Migration, member management and a members website
We started working with the Green Party of England and Wales in 2009. Our initial focus was on streamlining their membership sign up and renewal, which contributed to a dramatic increase in membership in the following years.
Once membership improvements were bedded in, we set to work on a number of further improvements to their back end processes, in partnership with others in the CiviCRM community.
Third Sector Design took the lead, working in partnership with Tech to the People who provided hosting, and Fuzion who brought their experience of implementing CiviCRM at the Green Parties of New Zealand, Australia and in other countries.

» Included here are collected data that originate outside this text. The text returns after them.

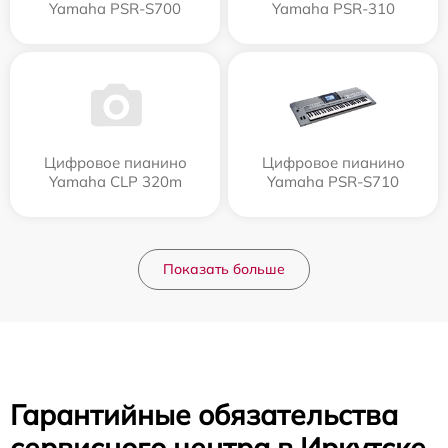
Yamaha PSR-S700
Yamaha PSR-310
Цифровое пианино
Цифровое пианино
Yamaha CLP 320m
Yamaha PSR-S710
Показать больше
Гарантийные обязательства
сервисного центра в Иркутске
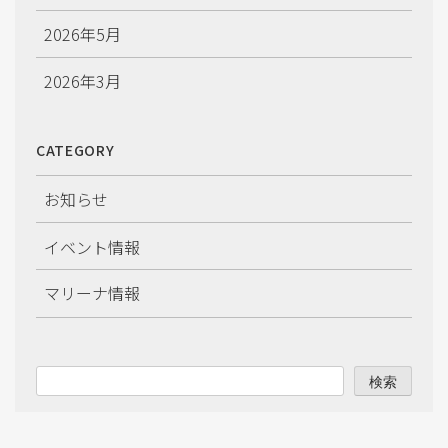
2026年5月
2026年3月
2026年2月
CATEGORY
2026年1月
お知らせ
2025年12月
イベント情報
2025年11月
マリーナ情報
2025年10月
2025年9月
検索
2025年8月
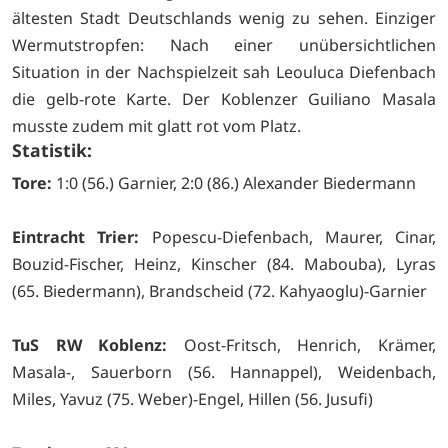
ältesten Stadt Deutschlands wenig zu sehen. Einziger
Wermutstropfen: Nach einer unübersichtlichen
Situation in der Nachspielzeit sah Leouluca Diefenbach
die gelb-rote Karte. Der Koblenzer Guiliano Masala
musste zudem mit glatt rot vom Platz.
Statistik:
Tore:
1:0 (56.) Garnier, 2:0 (86.) Alexander Biedermann
Eintracht Trier:
Popescu-Diefenbach, Maurer, Cinar,
Bouzid-Fischer, Heinz, Kinscher (84. Mabouba), Lyras
(65. Biedermann), Brandscheid (72. Kahyaoglu)-Garnier
TuS RW Koblenz:
Oost-Fritsch, Henrich, Krämer,
Masala-, Sauerborn (56. Hannappel), Weidenbach,
Miles, Yavuz (75. Weber)-Engel, Hillen (56. Jusufi)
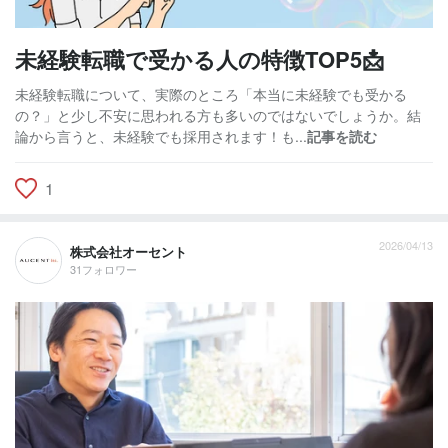
未経験転職で受かる人の特徴TOP5📩
未経験転職について、実際のところ「本当に未経験でも受かる
の？」と少し不安に思われる方も多いのではないでしょうか。結
論から言うと、未経験でも採用されます！も...
記事を読む
1
2026/04/13
株式会社オーセント
31フォロワー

The initial migration to CiviCRM was fairly involved, requiring substation clean up and transformation of data before import, and a not insignificant amount of head-scratching to ensure we were taking best advantage of CiviCRM's toolkit at the time.

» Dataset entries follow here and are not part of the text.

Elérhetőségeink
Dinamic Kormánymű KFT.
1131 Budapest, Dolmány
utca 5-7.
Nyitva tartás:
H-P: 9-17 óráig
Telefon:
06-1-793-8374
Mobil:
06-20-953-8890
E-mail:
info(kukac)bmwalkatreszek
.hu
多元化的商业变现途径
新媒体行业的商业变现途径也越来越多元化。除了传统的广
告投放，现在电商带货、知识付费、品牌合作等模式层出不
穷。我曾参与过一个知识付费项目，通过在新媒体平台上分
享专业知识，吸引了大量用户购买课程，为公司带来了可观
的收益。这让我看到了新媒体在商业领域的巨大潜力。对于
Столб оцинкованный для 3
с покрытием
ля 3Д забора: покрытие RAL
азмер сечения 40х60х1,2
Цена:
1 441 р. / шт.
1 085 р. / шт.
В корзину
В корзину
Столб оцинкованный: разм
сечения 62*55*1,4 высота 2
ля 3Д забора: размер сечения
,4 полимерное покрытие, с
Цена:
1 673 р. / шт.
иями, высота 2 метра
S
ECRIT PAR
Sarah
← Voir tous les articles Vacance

Once the initial migration was complete, and the membership and sign up and renewal bedded in, we started work on a private members website for internal party communication and organisation. The members website, built with Drupal, was tightly integrated with CiviCRM allowing us to control access to the site based on regional and local party affiliation which was automatically calculated based on the member's postcode.
Along the way, the Greens have been able to contribute back to CiviCRM in a number of ways, including: funding an integration with Mapit (mySociety's public API that can be used to look up UK administrative political data from postcodes); and contributing to the SmartDebit CiviCRM integration, originally written by Veda consulting and now improved by Matt Wire.

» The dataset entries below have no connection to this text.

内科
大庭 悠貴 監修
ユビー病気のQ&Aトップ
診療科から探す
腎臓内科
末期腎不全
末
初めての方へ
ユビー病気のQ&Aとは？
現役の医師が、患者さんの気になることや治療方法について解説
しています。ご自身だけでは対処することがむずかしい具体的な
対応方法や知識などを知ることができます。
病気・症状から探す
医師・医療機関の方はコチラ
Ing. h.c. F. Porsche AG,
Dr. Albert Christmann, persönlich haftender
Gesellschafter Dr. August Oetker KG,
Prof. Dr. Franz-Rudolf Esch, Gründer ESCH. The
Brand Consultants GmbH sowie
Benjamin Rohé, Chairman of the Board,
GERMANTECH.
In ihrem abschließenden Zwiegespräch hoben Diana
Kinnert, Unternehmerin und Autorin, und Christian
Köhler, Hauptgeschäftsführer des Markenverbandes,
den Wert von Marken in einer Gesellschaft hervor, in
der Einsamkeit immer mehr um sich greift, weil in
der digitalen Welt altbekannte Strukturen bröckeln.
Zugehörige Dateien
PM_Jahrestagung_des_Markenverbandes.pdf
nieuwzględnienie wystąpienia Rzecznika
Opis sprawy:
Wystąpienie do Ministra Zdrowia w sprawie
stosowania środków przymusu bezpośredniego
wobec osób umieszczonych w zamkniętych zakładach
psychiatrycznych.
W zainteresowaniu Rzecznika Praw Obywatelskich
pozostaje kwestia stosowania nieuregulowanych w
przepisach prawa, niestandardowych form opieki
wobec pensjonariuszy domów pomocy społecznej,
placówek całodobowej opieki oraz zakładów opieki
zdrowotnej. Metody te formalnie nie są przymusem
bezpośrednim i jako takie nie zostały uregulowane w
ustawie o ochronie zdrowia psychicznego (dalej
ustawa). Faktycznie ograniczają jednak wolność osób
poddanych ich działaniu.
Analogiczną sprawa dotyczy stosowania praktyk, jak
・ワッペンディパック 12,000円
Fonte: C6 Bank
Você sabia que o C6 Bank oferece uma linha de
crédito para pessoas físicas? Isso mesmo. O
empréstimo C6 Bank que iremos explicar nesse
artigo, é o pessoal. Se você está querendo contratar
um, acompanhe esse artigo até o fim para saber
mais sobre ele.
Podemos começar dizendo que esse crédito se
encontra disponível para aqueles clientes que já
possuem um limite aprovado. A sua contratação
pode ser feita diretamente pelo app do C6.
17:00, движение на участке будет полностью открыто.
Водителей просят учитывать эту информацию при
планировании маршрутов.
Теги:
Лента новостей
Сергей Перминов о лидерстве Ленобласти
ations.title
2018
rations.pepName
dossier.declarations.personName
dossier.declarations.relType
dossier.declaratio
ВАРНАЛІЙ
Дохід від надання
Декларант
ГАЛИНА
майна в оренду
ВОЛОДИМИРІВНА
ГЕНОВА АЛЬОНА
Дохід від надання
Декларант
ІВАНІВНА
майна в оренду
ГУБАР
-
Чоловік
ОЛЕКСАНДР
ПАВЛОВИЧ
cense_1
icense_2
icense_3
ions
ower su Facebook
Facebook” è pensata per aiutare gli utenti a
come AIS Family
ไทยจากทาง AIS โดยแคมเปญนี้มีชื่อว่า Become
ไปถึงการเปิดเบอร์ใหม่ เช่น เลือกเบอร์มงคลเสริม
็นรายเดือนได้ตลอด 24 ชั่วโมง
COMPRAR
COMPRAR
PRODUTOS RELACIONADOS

In 2013, as part of Third Sector Design's restructure, we handed over ongoing support and mantainence of the site to Circle Interactive. Peter McAndrew, who had been working for us as a project manager and developer, took a job as Head of Digital at the Green Party.
Though we are not directly involved with the Greens at this time, the project is still going strong and, we think it is a great example of the way in which different organisations with complimentary skills can collaborate on CiviCRM.